WHO: Urban planning should promote active lifestyle
A new WHO report identifies the determinants that may encourage or impede physical activity in a residential environment and thereby have an impact on obesity. The study, published in June 2007, comes after two separate WHO reports, which highlighted evidence of the link between physical activity and health and the need to create opportunities for active living in urban environments (see EurActiv 16/11/06).
Even if the importance of the residential environment in promoting an active lifestyle is increasingly recognised, there is still a lack of integration of such concerns in urban planning. This is why WHO is now seeking to support this process by providing recommendations based on various case-studies.
The study argues that several characteristics of the residential environment - access to physical activity facilities, land-use mix, active transport opportunities and perceived safety in the neighbourhood - have an impact on people's physical activity level.

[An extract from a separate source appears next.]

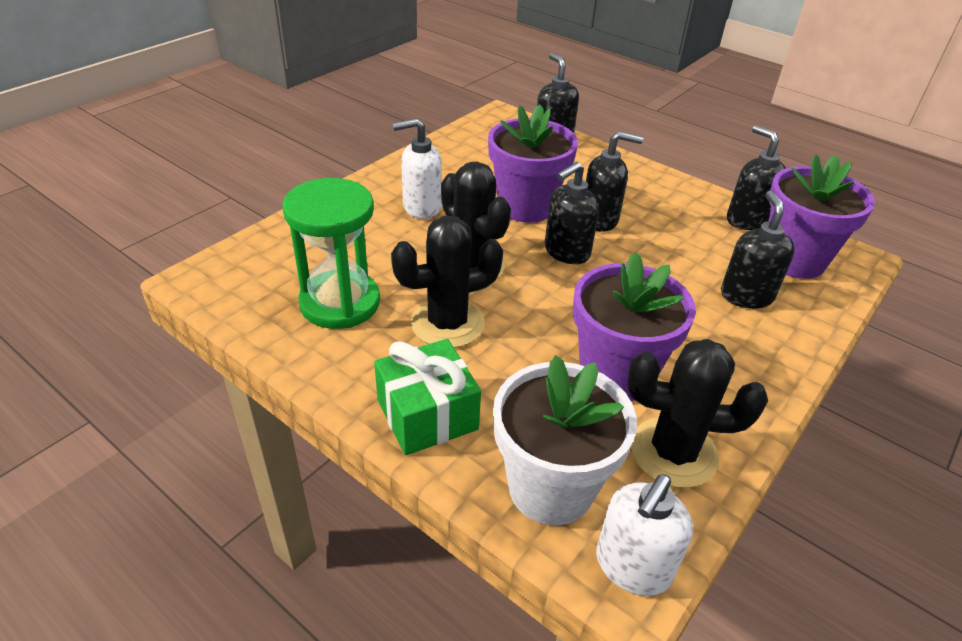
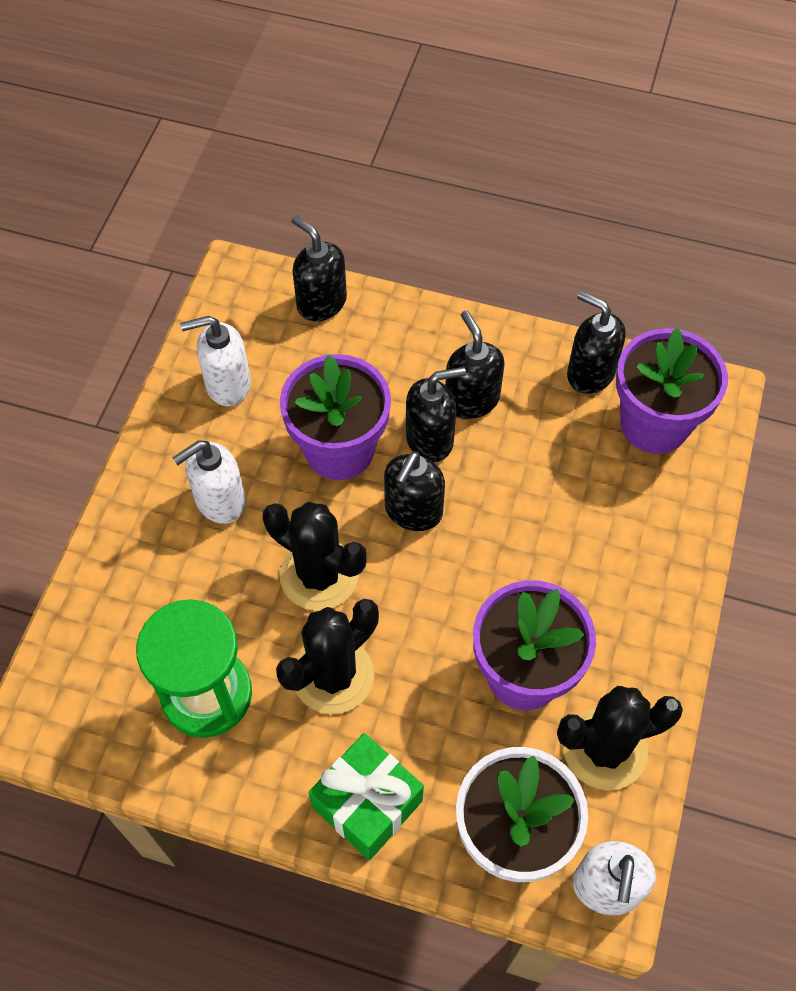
camera: 20 degrees left, 20 degrees up
black soap dispenser [721,190,795,309] -> black soap dispenser moved to [445,310,504,419]
none -> white soap dispenser [180,316,251,406]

The WHO's recommendations with regard to urban planning differ according to the targeted population. Access to sport facilities close to home is, for example, a major prerequisite for promoting children's physical activity, whereas for older people it is important that public facilities are at walking distance. According to the report, national and local-level political commitment is crucial for successful and sustainable implementation.
Increasing obesity rates are a serious public health concern in Europe and lack of physical activity is a major determinant of this modern disease. The EU obesity White Paper, adopted in May 2007, highlights the importance of developing physical and social environments that are conducive to physical activity. The White Paper on Sport, adopted on 11 July 2007, includes proposals to enhance public health and tackle obesity through physical activity (see EurActiv 11/07/07).